I use Spark to classify the Census-income dataset with Random Forest algorithm. My workers (w1 & w2) have one CPU (4 core). When I configure the Spark to use only w1 as the worker, it takes about 12 seconds to construct the model. When I configure the Spark to use both w1 & w2 as the worker, it takes again 12 seconds to construct the model. I can see with 'htop' that both worker's CPU usage goes high when I run the code. However, I expect to reach a lower execution time., When I use larger datasets. I can reach a less execution time.

Here is my code snippet:

import org.apache.spark.mllib.tree.RandomForest
import org.apache.spark.mllib.tree.model.RandomForestModel
import org.apache.spark.mllib.util.MLUtils

// Load and parse the data file.
val data = MLUtils.loadLibSVMFile(sc, "data/Census-income.libsvm")
// Split the data into training and test sets (30% held out for testing)
val splits = data.randomSplit(Array(0.7, 0.3))
val (trainingData, testData) = (splits(0), splits(1))

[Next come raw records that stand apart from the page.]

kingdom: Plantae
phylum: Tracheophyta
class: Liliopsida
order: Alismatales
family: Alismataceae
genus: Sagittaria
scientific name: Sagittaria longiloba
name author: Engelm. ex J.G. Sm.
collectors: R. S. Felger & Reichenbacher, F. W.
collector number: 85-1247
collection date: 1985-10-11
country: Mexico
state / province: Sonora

// Train a RandomForest model.
// Empty categoricalFeaturesInfo indicates all features are continuous.
val numClasses = 2
val categoricalFeaturesInfo = Map[Int, Int]()
val numTrees = 3 // Use more in practice.
val featureSubsetStrategy = "auto" // Let the algorithm choose.
val impurity = "gini"
val maxDepth = 4
val maxBins = 32

val model = RandomForest.trainClassifier(trainingData, numClasses, categoricalFeaturesInfo,
numTrees, featureSubsetStrategy, impurity, maxDepth, maxBins)

// Evaluate model on test instances and compute test error
val labelAndPreds = testData.map { point =>
  val prediction = model.predict(point.features)
(point.label, prediction)
}
val testErr = labelAndPreds.filter(r => r._1 != r._2).count.toDouble / testData.count()
println(s"Test Error = $testErr")

What is the problem? Any comment is appreciated.

Amdahl's Law and Gunther's Law both apply here.

Amdahl's Law essentially says that performance from parallelization cannot increase by more than the inverse of the relative portion of work which is non-parallelizable (relative to the total work): if half of the work is parallelizable and half isn't, then adding an infinite number of workers could at most make the parallelizable half be instantaneous, but the non-parallelizable half would be unchanged: you'd thus basically double the speed.

Gunther's Law in turn implies that each added worker imposes some extra contention and coherency delays: adding workers only improves performance if the gain from the added worker exceeds this non-zero performance penalty.

In a Spark job, there's a nonzero amount of non-parallelizable work (eg setting up the driver for the job). The amount of parallelizable work is bounded by the size of the dataset: the smaller the dataset, the more of the workload is non-parallelizable.

Additionally, some operations done in the Spark job are going to impose contention and coherency delays further reducing the benefit of adding more workers (I have no experience in whether Spark MLLib performs such operations).